Passage for review =>
╔══
Question

The number of ways in which a mixed double game can be arranged from amongst $5$ married couples if no husband and wife play in the same game is

• A. $56$
• B. $60$
• C. $96$
• D. None of these

Answer 1

The correct option is B

$60$

Explanation for the correct answer:

To play a match of mixed doubles, $4$ people are required. $2$ men and $2$ women

There are $5$ married couples implying there are $5$ men and $5$ women

$2$ men can be selected from the $5$ men in ${}^5{C}_2$ ways.$...\left(i\right)$

Now we have to select the $2$ women in such a way that neither of the selected men's wives are playing the game

So we do not include the $2$ wives of the selected men in the selection for the $2$ women in the game.
╚══
Work order A =>
In the mixed doubles counting problem, how many people does a match need, and of which kind?
Work order B =>
From the mixed doubles counting problem, quote everything from "Now we have" down to "in the game.".
Work order C =>
Write what comes next in the solution to the mixed doubles counting problem, picking up after its last sentence.

Information supplied =>
╔══
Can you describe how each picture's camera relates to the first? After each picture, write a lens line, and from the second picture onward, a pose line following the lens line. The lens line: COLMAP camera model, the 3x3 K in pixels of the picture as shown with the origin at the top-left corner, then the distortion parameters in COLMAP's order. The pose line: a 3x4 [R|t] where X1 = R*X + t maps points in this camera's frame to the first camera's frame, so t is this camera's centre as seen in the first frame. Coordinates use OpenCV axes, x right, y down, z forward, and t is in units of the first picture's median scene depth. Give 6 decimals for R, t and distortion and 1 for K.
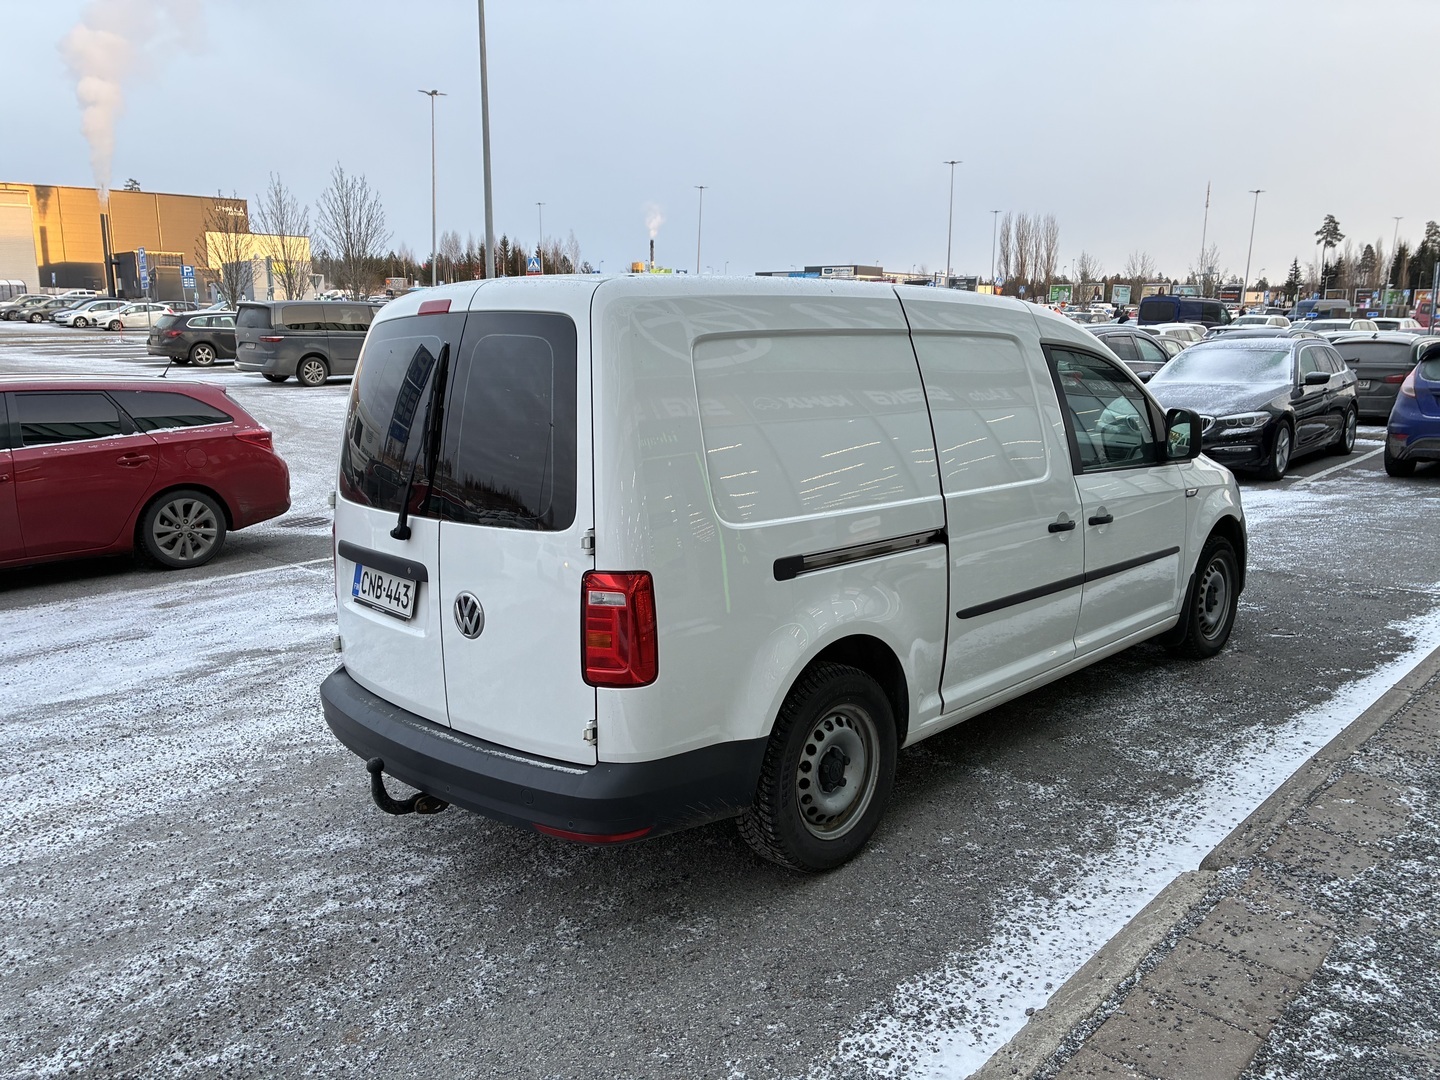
lens RADIAL K [[1080.3, 0, 720.0], [0, 1080.3, 540.0], [0, 0, 1]] dist [0.008315, 0.006080]
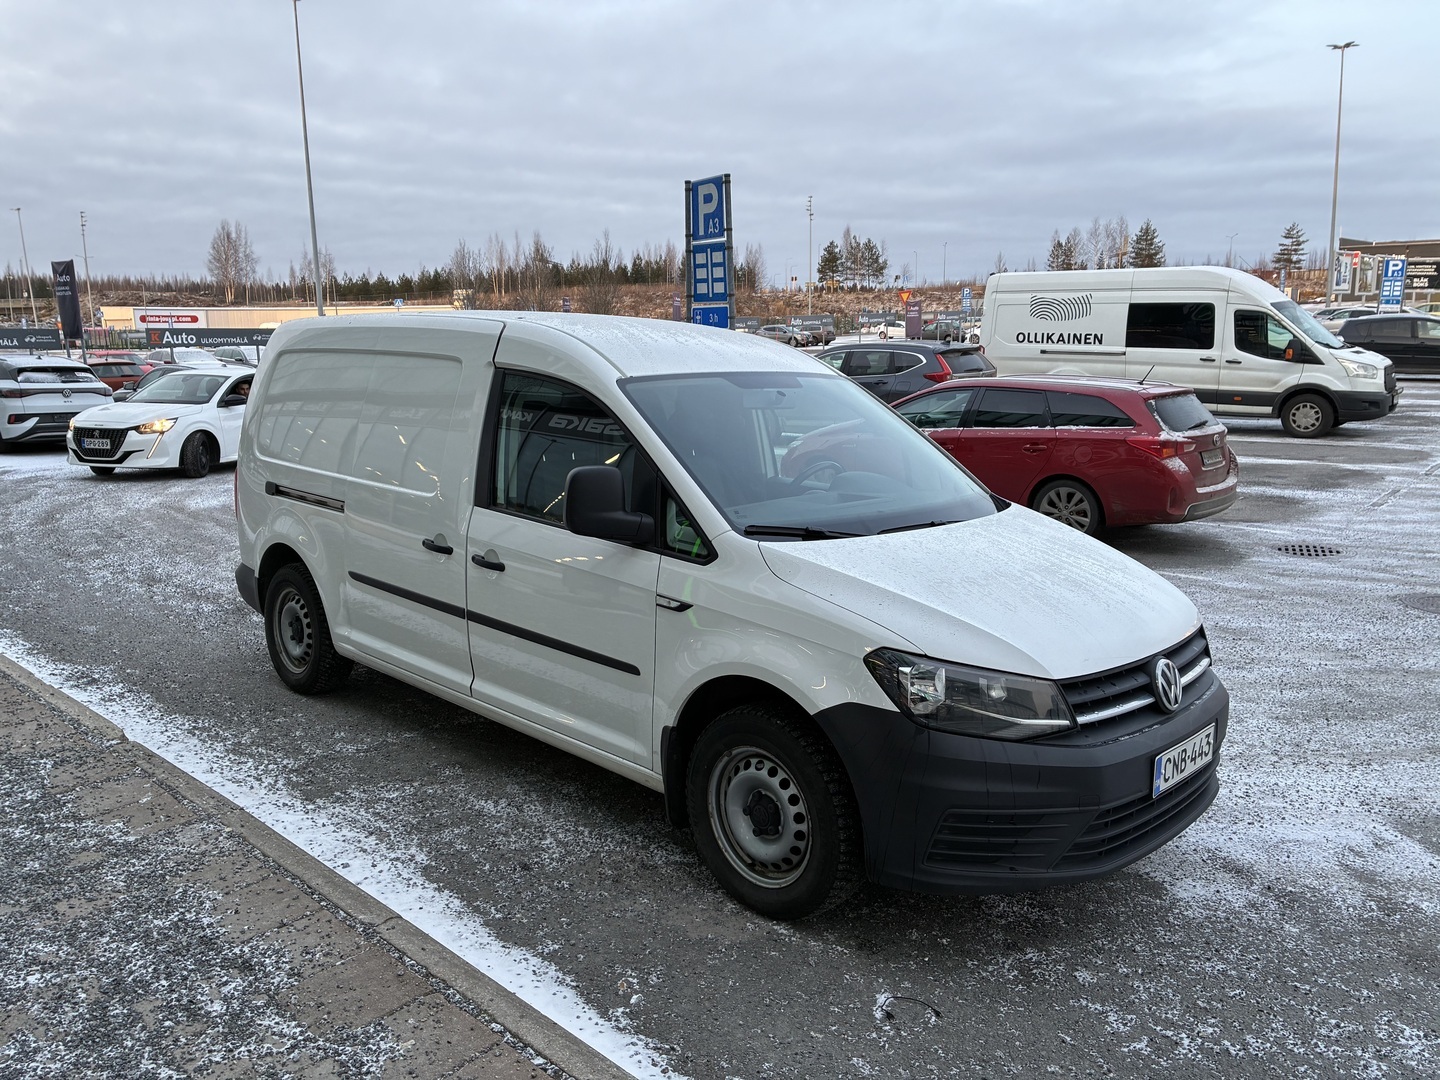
lens RADIAL K [[1080.3, 0, 720.0], [0, 1080.3, 540.0], [0, 0, 1]] dist [0.008315, 0.006080]
pose [[0.018265, 0.188625, -0.981879, 1.247854], [-0.189950, 0.964812, 0.181813, -0.240592], [0.981624, 0.183187, 0.053452, 1.141784]]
╚══
Exercise output A =>
Four people: 2 men and 2 women.

Exercise output B =>
Now we have to select the $2$ women in such a way that neither of the selected men's wives are playing the game

So we do not include the $2$ wives of the selected men in the selection for the $2$ women in the game.

Exercise output C =>
Hence,$2$ women can be selected out of the remaining $3$ women in ${}^3{C}_2$$...\left(ii\right)$

Now consider that $2$ men and $2$ women are selected to play the mixed doubles match say $\left(M_1,M_2\right)$ and $\left(W_1,W_2\right)$

The teams out of these $4$ people can be $\left(M_1,W_1\right)$ and $\left(M_2,W_2\right)$ or $\left(M_1,W_2\right)$ and $\left(M_2,W_1\right)$.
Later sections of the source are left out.